First of all, I will explain what western means, then I will explain in detail the concept of acid western. And finally, where the term acid western comes from.

Western is a fiction genre that tells stories set primarily in the latter half of the 19th century in the American Old West, often centring on the life of a nomadic cowboy or gunfighter armed with a revolver and a rifle riding a horse.

Acid Western is a subgenre of the Western film that emerged in the 1960s and 1970s that combines the metaphorical ambitions of critically acclaimed Westerns, with the excesses of the Spaghetti Westerns and the outlook of the 1960s counterculture.

The term “Acid Western” was coined by the film critic Pauline Kael in a review of Alejandro Jodorowsky’s film, El Topo, published in the November 1971 issue of The New Yorker. I will show you some pictures of the film El Topo. The trailer is very strange, if you like weird movies go and watch it but right now, we won’t see it. Jonathan Rosenbaum expanded upon the idea in his June 1996 review of Jim Jarmusch’s film Dead Man, a subsequent interview with Jarmusch for Cineaste, and later in the book Dead Man from BFI Modern Classics.

In the book, Rosenbaum illuminates several aspects of this revisionist Western: from Neil Young’s haunting score to the role of tobacco, to Johnny Depp’s performance, to the film’s place in the acid-Western genre. Argues that the film inherits an artistic and political sensibility derived from the 1960s counterculture which has sought to critique and replace capitalism with alternative models of exchange. In the traditional Western, the journey west is seen as a road to liberation and improvement, but in the Acid Western, it is the opposite, a journey towards death; society becomes nightmarish. Rosenbaum used the term “Acid Western” to describe a “cherished counterculture dream” from the 1960s and 1970s “associated with people like Monte Hellman, Dennis Hopper, Jim McBride, and Rudy Wurlitzer, as well as movies like Greaser’s Palace; Alex Cox tapped into something similar in the 1980s with Walker.”

The Ox-Bow Incident (1943) and Yellow Sky (1948) feature characters that are forced to step out of society and take a stand against it. Yellow Sky in particular set up many elements that the director Monte Hellman picked up two decades later. Monte Hellman’s cult film The Shooting (1966) could be considered the first Acid Western.

The film’s stars Will Hutchins, Warren Oates and a young Jack Nicholson, and was anonymously financed by Roger Corman.
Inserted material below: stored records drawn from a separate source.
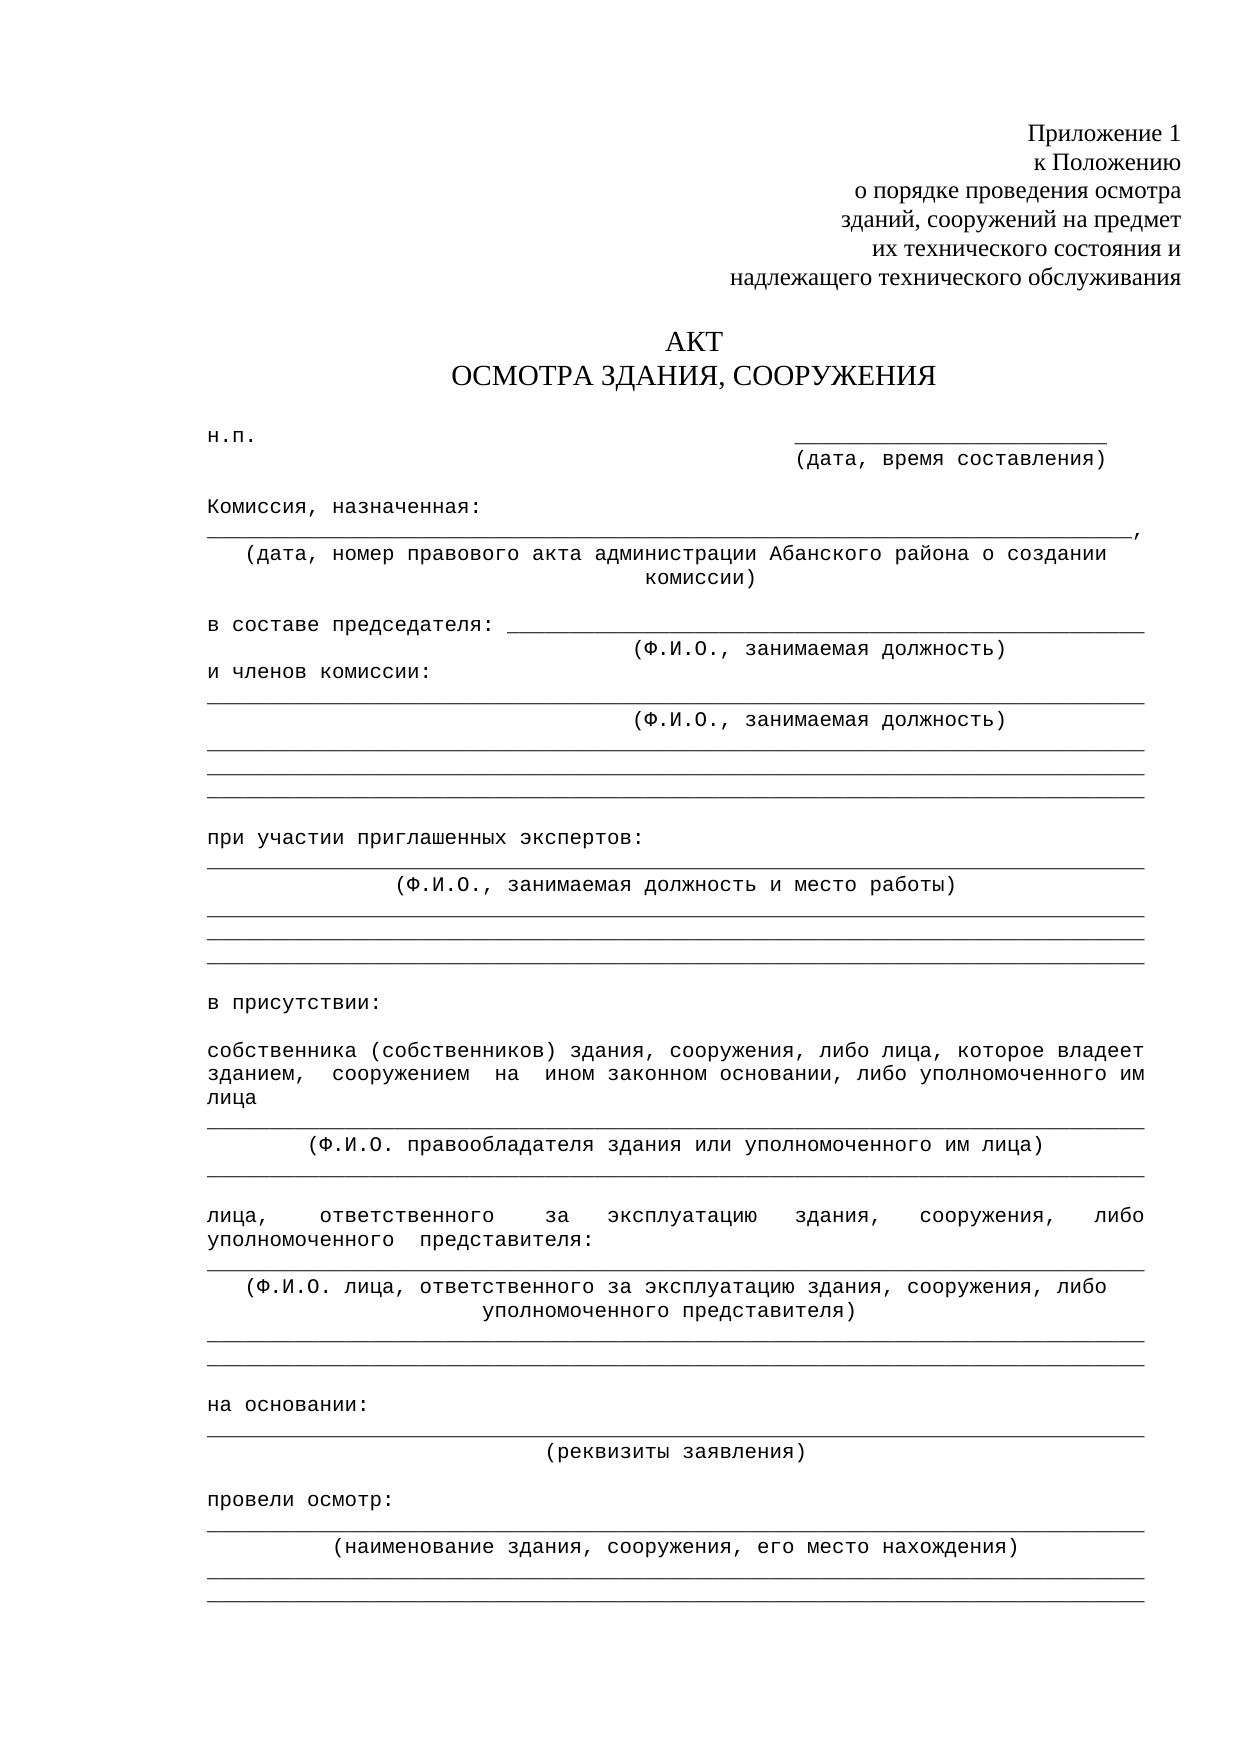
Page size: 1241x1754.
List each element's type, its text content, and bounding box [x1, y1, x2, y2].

text н.п. _________________________ [207, 425, 1181, 448]
text ___________________________________________________________________________ [207, 1512, 1181, 1536]
text АКТ [207, 324, 1181, 358]
text зданий, сооружений на предмет [207, 204, 1181, 233]
text в составе председателя: ___________________________________________________ [207, 614, 1181, 638]
text (реквизиты заявления) [207, 1442, 1181, 1465]
text в присутствии: [207, 992, 1181, 1016]
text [207, 1560, 1181, 1583]
text Комиссия, назначенная: [207, 496, 1181, 519]
text к Положению [207, 147, 1181, 176]
text ___________________________________________________________________________ [207, 1252, 1181, 1276]
text ___________________________________________________________________________ [207, 945, 1181, 969]
text (Ф.И.О. правообладателя здания или уполномоченного им лица) [207, 1134, 1181, 1158]
text (наименование здания, сооружения, его место нахождения) [207, 1536, 1181, 1560]
text ___________________________________________________________________________ [207, 732, 1181, 756]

The Shooting subverts the usual priorities of the Western to capture a sense of dread and uncertainty that characterised the counterculture of the late 1960s. Hellman quickly followed up with Ride in the Whirlwind (1966). It was an extremely ambitious big-budget Western about early American trappers and Indians, for which a virtually invented language of “trapper talk” was devised. The film was aborted one day before production. Wurlitzer’s unproduced 1970s screenplay Zebulon inspired Jarmusch’s Dead Man. Wurlitzer later transformed his script into the novel The Drop Edge of Yonder.